How to do the perfect Javelin run-up. We have broken this down into three parts starting with a simple walking three-step approach and building to a full run-up. Part one is a walking approach aiming to develop a specific rhythm that will be maintained when greater speed is built upon the runway.
So now we are going to build up the run-up and the starting point is three steps. The very first stage is a 1, 2, 3 rhythm.
- The thrower starts with their feet together.
- Starting with the left foot for a right-handed thrower.
- The Javelin should be held back and high as you walk forward.
- Drive the outside heel up at the point of throw.
The heel goes up and out which takes the hips forward and starts to bring the body into the throw. Relax the arm and work off the legs with the 1, 2, 3 step rhythm.
Javelin specific rhythm
The next stage is to change the rhythm of the drill into a more Javelin specific rhythm which is 1………2..3 as opposed to the 1.2.3 even rhythm above.
- Feet together, starting with the left foot for a right-handed thrower.
- Throwing arm back and up, non-throwing arm up and forwards in the direction of the throw.
- Practice first without the Javelin to get the rhythm of the legs right. Then with the Javelin.
- Working off the legs with a nice relaxed arm position.
- Aim to drive the right foot in front of the left – crossing over rather than just skipping it to meet the front foot.
Javelin Drills – Run Up Part 2
In part 2 of the Javelin run -up we will progress onto a longer run-up by beginning to carry the Javelin overhead during the approach. This will enable a more normal running action. It doesn’t really matter if the point is up or down but round about horizontal is usual.
The Javelin is brought back gently over a couple of strides. There is no need to whip it back quickly. Then we are into the extended short run-up as demonstrated in part 1.
When doing practice throws initially it is not important if the thrower goes over the line although they should avoid running too far onto the grass or concrete at the end.
- Relax the arm
- Bring the arm back gently
- The throw should look effortless
- We are not trying to hit hard with the arm but it is all coming from the legs.
As confidence builds you can work on a full run-up. The maximum run-up allowed is 33m but for most athletes, particularly beginners this will not be necessary. Again, when practicing the run-up we are not throwing for distance but aiming to keep the upper body relaxed for as long as possible.
The focus to throw as soon as you land on the right foot after cross over is the dynamic hop movement first and extremely quickly. If this is done correctly, the rest will follow.
- No forcing it
- Feel the rhythm
- Be relaxed all the way, particularly with the upper body.
- The front leg should be solid as you throw.
Javelin Drills – Run Up Part 3
This is a drill for the perfect run-up. It doesn’t really matter if the point is slightly up or slightly down but it does matter if it is pointing sideways as this is likely to result in flight errors. The shoulder should be relaxed and you should aim to have good control over the point of the Javelin.
A common error is moving the point around whilst running up. If this happens then when you draw the Javelin back ready to throw it could end up pointing out to the left or right. The correct technique is to keep the shoulder relaxed and the point perfectly still as you run-up.

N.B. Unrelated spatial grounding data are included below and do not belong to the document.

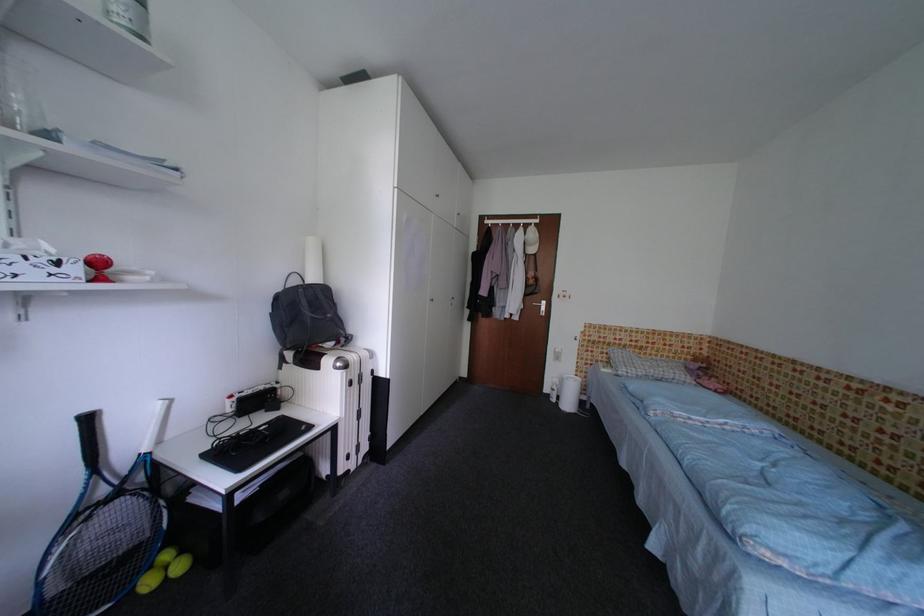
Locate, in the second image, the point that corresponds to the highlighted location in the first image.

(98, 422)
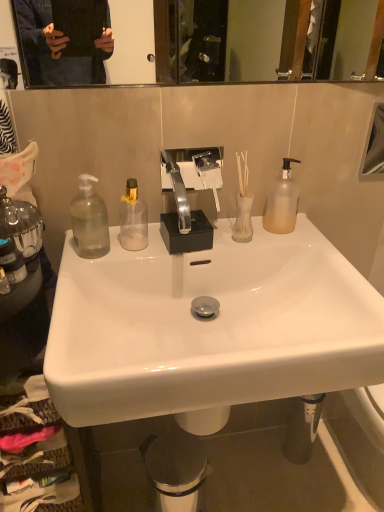
What are the coordinates of `free space in front of transparent plastic bottle at center, acting as the 2th bottle starting from the right` in the screenshot? It's located at (104, 267).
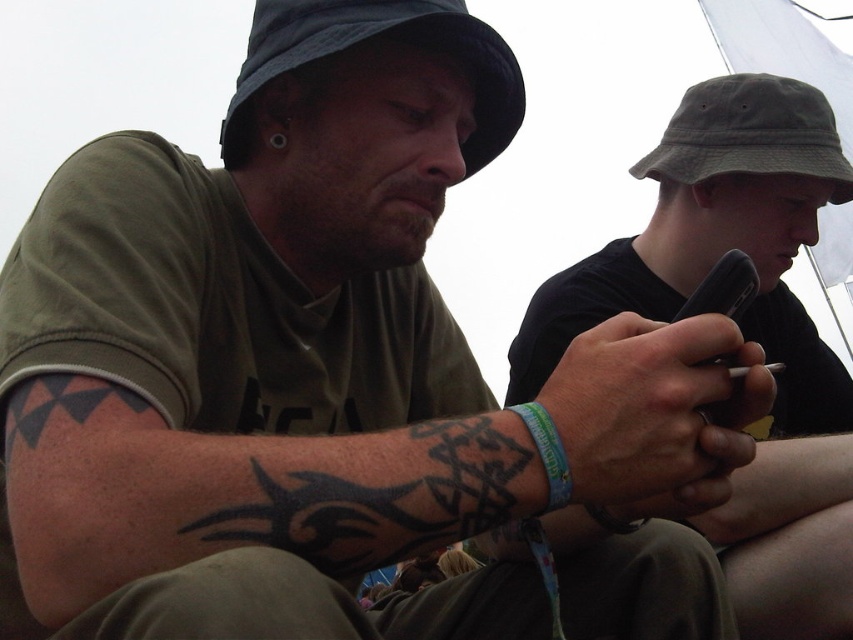
Does dark blue fabric baseball hat at upper left have a greater width compared to green fabric baseball cap at upper right?

Incorrect, dark blue fabric baseball hat at upper left's width does not surpass green fabric baseball cap at upper right's.

Between point (252, 22) and point (767, 97), which one is positioned behind?

The point (767, 97) is behind.

Locate an element on the screen. Image resolution: width=853 pixels, height=640 pixels. dark blue fabric baseball hat at upper left is located at coordinates (383, 36).

Describe the element at coordinates (372, 492) in the screenshot. The height and width of the screenshot is (640, 853). I see `black ink tribal tattoo at lower left` at that location.

Can you confirm if black ink tribal tattoo at lower left is taller than green fabric baseball cap at upper right?

No.

Where is `black ink tribal tattoo at lower left`? This screenshot has height=640, width=853. black ink tribal tattoo at lower left is located at coordinates (372, 492).

In the scene shown: Can you confirm if dark blue fabric baseball hat at upper left is thinner than transparent plastic umbrella at upper right?

Indeed, dark blue fabric baseball hat at upper left has a lesser width compared to transparent plastic umbrella at upper right.

In the scene shown: Is the position of dark blue fabric baseball hat at upper left more distant than that of transparent plastic umbrella at upper right?

No.

Is point (469, 173) positioned before point (776, 0)?

Yes.

At what (x,y) coordinates should I click in order to perform the action: click on dark blue fabric baseball hat at upper left. Please return your answer as a coordinate pair (x, y). The width and height of the screenshot is (853, 640). Looking at the image, I should click on (383, 36).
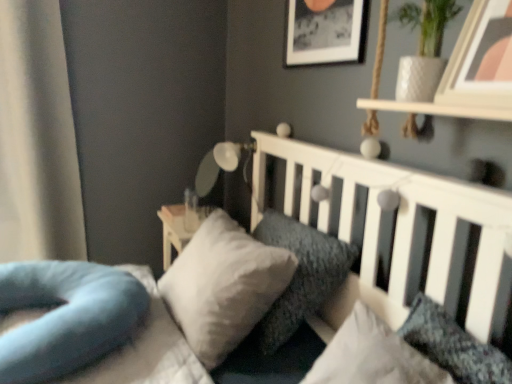
What is the approximate width of white soft bed at center?

The width of white soft bed at center is 1.18 meters.

Image resolution: width=512 pixels, height=384 pixels. What do you see at coordinates (400, 231) in the screenshot?
I see `white soft bed at center` at bounding box center [400, 231].

Consider the image. How much space does black matte picture frame at upper center, the second picture frame in the bottom-to-top sequence, occupy vertically?

black matte picture frame at upper center, the second picture frame in the bottom-to-top sequence, is 11.04 inches in height.

At what (x,y) coordinates should I click in order to perform the action: click on wooden picture frame at upper right, arranged as the second picture frame when viewed from the top. Please return your answer as a coordinate pair (x, y). The height and width of the screenshot is (384, 512). Looking at the image, I should click on (481, 59).

In order to click on textured gray pillow at center, the 4th pillow from the left in this screenshot , I will do `click(372, 356)`.

Describe the element at coordinates (372, 356) in the screenshot. I see `textured gray pillow at center, the 4th pillow from the left` at that location.

This screenshot has width=512, height=384. Identify the location of soft blue pillow at lower left, which appears as the first pillow when viewed from the left. (66, 316).

Where is `white soft bed at center`? Image resolution: width=512 pixels, height=384 pixels. white soft bed at center is located at coordinates (400, 231).

Considering the sizes of wooden picture frame at upper right, which is the 1th picture frame in right-to-left order, and soft blue pillow at lower left, the 4th pillow viewed from the right, in the image, is wooden picture frame at upper right, which is the 1th picture frame in right-to-left order, wider or thinner than soft blue pillow at lower left, the 4th pillow viewed from the right,?

Clearly, wooden picture frame at upper right, which is the 1th picture frame in right-to-left order, has less width compared to soft blue pillow at lower left, the 4th pillow viewed from the right.

Is wooden picture frame at upper right, arranged as the second picture frame when viewed from the top, closer to the viewer compared to soft blue pillow at lower left, the 4th pillow viewed from the right?

Yes, wooden picture frame at upper right, arranged as the second picture frame when viewed from the top, is in front of soft blue pillow at lower left, the 4th pillow viewed from the right.

How different are the orientations of wooden picture frame at upper right, which appears as the second picture frame when viewed from the back, and soft blue pillow at lower left, which appears as the first pillow when viewed from the left, in degrees?

They differ by 1.51 degrees in their facing directions.

From their relative heights in the image, would you say wooden picture frame at upper right, marked as the second picture frame in a left-to-right arrangement, is taller or shorter than soft blue pillow at lower left, which appears as the first pillow when viewed from the left?

Clearly, wooden picture frame at upper right, marked as the second picture frame in a left-to-right arrangement, is taller compared to soft blue pillow at lower left, which appears as the first pillow when viewed from the left.

Is white soft pillow at center, the second pillow positioned from the left, next to white glossy lamp at upper center and touching it?

No.

From a real-world perspective, between white soft pillow at center, the second pillow positioned from the left, and white glossy lamp at upper center, who is vertically lower?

We progress the drill to running and drawing the Javelin back. A common mistake at this stage is to lose point control, the Javelin points upwards because the arm drops. The result of this would be a very high throw, probably landing tail first or if the arm is low then the tip would go to the left and the tail would go to the right for a right-handed thrower. This could also place excess strain on the elbow causing injury.
The correct technique would be a good start position, keeping the point still and Javelin right by the head.
This drill is made more challenging and progressed further by changing the foot pattern to a cross over. The same principles about keeping the point still apply.